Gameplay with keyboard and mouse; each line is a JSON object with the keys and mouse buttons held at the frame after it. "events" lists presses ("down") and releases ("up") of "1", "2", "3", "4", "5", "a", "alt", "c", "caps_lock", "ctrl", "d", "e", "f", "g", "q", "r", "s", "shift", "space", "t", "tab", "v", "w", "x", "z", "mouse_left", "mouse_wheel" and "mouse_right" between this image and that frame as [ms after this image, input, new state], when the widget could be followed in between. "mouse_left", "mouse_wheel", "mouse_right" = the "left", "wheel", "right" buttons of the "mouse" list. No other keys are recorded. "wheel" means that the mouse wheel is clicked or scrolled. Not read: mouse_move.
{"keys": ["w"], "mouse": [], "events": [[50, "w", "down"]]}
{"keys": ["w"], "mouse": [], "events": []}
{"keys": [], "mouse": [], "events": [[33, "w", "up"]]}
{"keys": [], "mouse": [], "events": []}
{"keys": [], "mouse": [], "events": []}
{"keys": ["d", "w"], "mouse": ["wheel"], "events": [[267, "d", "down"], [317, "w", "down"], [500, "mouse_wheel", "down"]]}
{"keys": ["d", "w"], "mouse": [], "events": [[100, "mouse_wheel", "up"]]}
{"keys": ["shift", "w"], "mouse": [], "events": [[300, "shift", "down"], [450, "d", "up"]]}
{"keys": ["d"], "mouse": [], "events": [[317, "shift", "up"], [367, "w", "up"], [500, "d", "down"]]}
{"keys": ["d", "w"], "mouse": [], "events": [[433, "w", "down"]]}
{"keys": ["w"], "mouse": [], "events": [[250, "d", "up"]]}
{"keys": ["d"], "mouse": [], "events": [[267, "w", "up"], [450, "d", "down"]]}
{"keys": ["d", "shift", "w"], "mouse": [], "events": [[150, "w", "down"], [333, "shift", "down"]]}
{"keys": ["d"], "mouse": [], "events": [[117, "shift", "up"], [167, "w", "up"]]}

┄┄┄┄┄┄┄┄┄┄┄┄┄┄┄┄┄┄┄┄

Task statement >> Retype the entries exactly, including every line.

Output of the exercise >>
Gameplay with keyboard and mouse; each line is a JSON object with the keys and mouse buttons held at the frame after it. "events" lists presses ("down") and releases ("up") of "1", "2", "3", "4", "5", "a", "alt", "c", "caps_lock", "ctrl", "d", "e", "f", "g", "q", "r", "s", "shift", "space", "t", "tab", "v", "w", "x", "z", "mouse_left", "mouse_wheel" and "mouse_right" between this image and that frame as [ms after this image, input, new state], when the widget could be followed in between. "mouse_left", "mouse_wheel", "mouse_right" = the "left", "wheel", "right" buttons of the "mouse" list. No other keys are recorded. "wheel" means that the mouse wheel is clicked or scrolled. Not read: mouse_move.
{"keys": ["w"], "mouse": [], "events": [[50, "w", "down"]]}
{"keys": ["w"], "mouse": [], "events": []}
{"keys": [], "mouse": [], "events": [[33, "w", "up"]]}
{"keys": [], "mouse": [], "events": []}
{"keys": [], "mouse": [], "events": []}
{"keys": ["d", "w"], "mouse": ["wheel"], "events": [[267, "d", "down"], [317, "w", "down"], [500, "mouse_wheel", "down"]]}
{"keys": ["d", "w"], "mouse": [], "events": [[100, "mouse_wheel", "up"]]}
{"keys": ["shift", "w"], "mouse": [], "events": [[300, "shift", "down"], [450, "d", "up"]]}
{"keys": ["d"], "mouse": [], "events": [[317, "shift", "up"], [367, "w", "up"], [500, "d", "down"]]}
{"keys": ["d", "w"], "mouse": [], "events": [[433, "w", "down"]]}
{"keys": ["w"], "mouse": [], "events": [[250, "d", "up"]]}
{"keys": ["d"], "mouse": [], "events": [[267, "w", "up"], [450, "d", "down"]]}
{"keys": ["d", "shift", "w"], "mouse": [], "events": [[150, "w", "down"], [333, "shift", "down"]]}
{"keys": ["d"], "mouse": [], "events": [[117, "shift", "up"], [167, "w", "up"]]}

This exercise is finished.